In the era of big data analytics, statistical and machine learning (ML) tools are widely used to study the relationships and patterns in data.
Large public datasets form a unique resource for developing novel statistical and ML-based methods with the potential to support important clinical applications.
The COVID-19 pandemic caused by SARS-CoV-2 made a significant socio-economic impact on countries worldwide. However, there is still no complete understanding of the main contributors to the severity of COVID-19 and their interdependence. Some of the most challenging to include are co-morbidities, sociodemographic status, lifestyle factors and molecular data, such as polygenic risk score (PRS). PRS quantifies the combined effect of multiple common genetic variants of moderate effect.
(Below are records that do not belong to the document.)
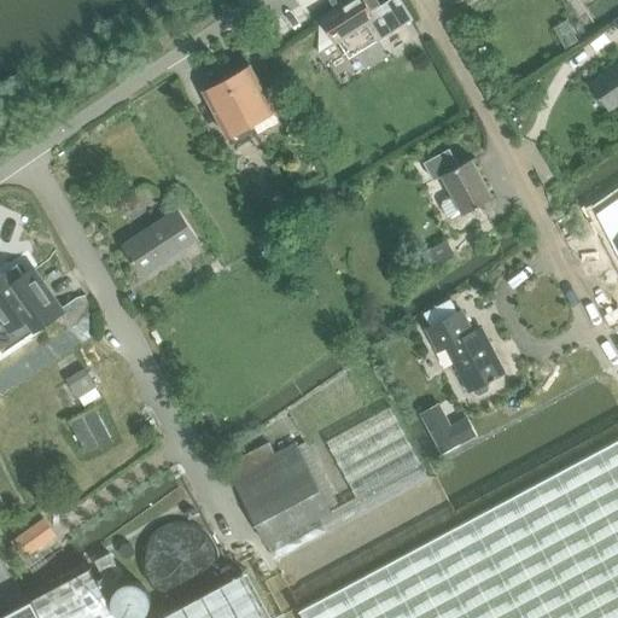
[(336,9),(320,17),(334,40),(336,40),(347,58),(377,40),(378,41),(413,19),(401,0),(388,0),(372,10),(365,0),(348,0),(343,4),(340,0),(333,0),(331,1),(336,9)]
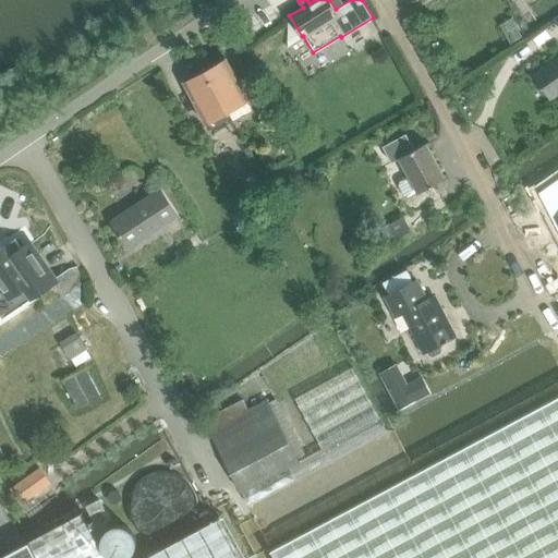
[(557,58),(534,75),(540,82),(540,88),(544,96),(548,95),(552,99),(557,94),(557,58)]
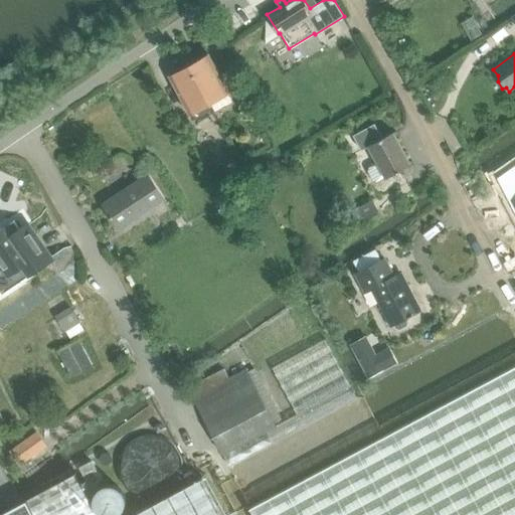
[(208,54),(190,64),(211,103),(229,93),(208,54)]
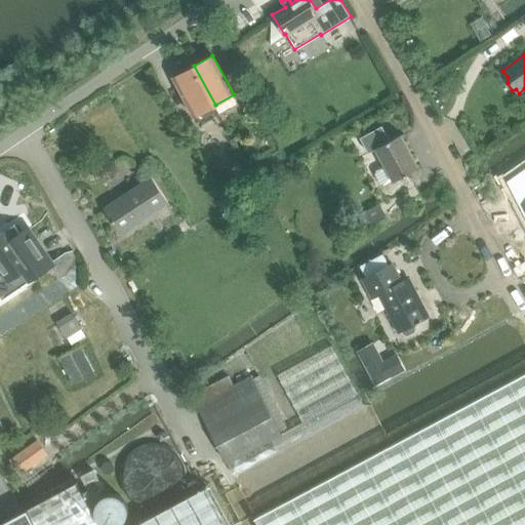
[(218,111),(215,105),(194,66),(173,77),(198,122),(218,111)]
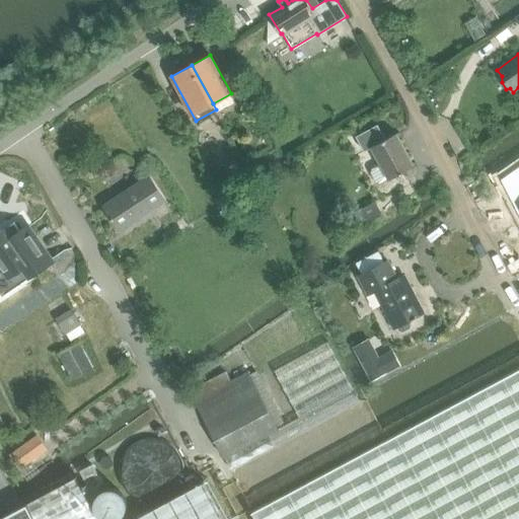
[(198,146),(200,132),(187,124),(183,126),(195,147),(198,146)]
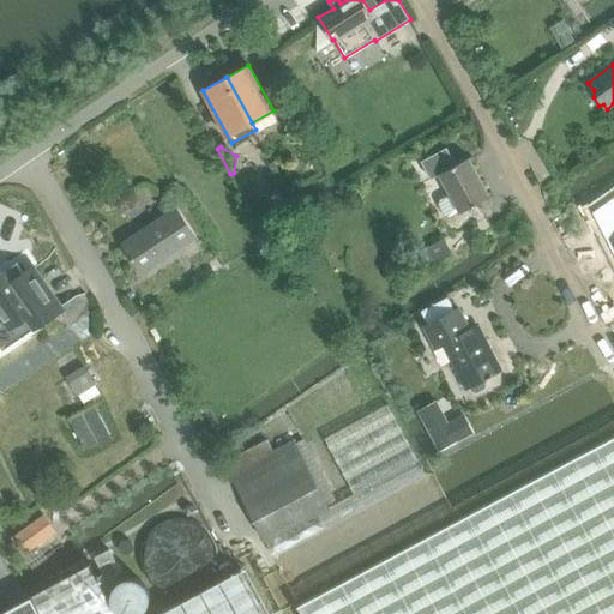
[(446,146),(422,160),(431,179),(439,174),(450,193),(440,198),(439,204),(444,214),(450,216),(458,211),(459,212),(489,196),(468,157),(455,163),(446,146)]
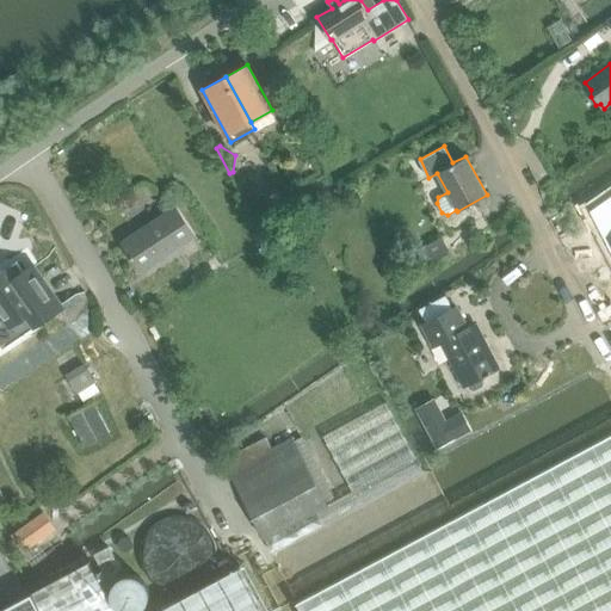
[(279,196),(265,204),(275,220),(289,211),(279,196)]
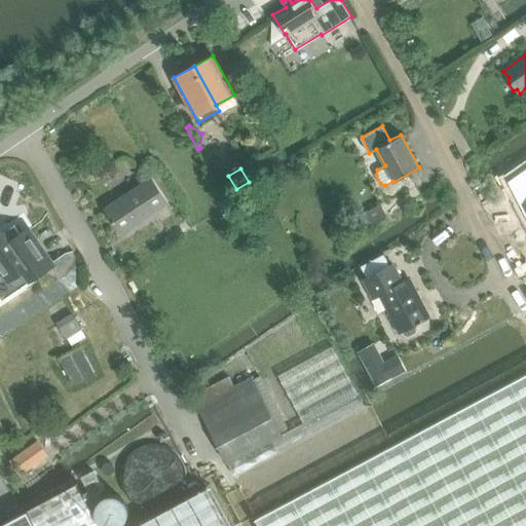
[(121,234),(168,203),(152,178),(104,209),(121,234)]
ML tools are extensively used in health bioinformatics to identify important risk factors in data and contribute to diagnostics/precision medicine. However, the methods are extremely data-dependent and do not work uniformly well for all cases. For example, many ML models assume linear relationships between variables. While this assumption is correct for some datasets, many complex data include non-linearity, which is very difficult to capture. Data can also be highly dimensional (including many variables), making the modelling even more challenging.
This project focuses on developing novel ML-based methods to capture complex and non-linear relationships between the variables. In addition, the student will look for new patterns of lifestyle and genetic factors linked to clinical records associated with the severity of COVID-19.
The student will work in a multidisciplinary team, collaborating strongly with the School of Medicine. The student will get an exciting opportunity to work with real-life data (UK Biobank data), which are rich in demographic information and clinical records, including the history of patients' medication and genetic data.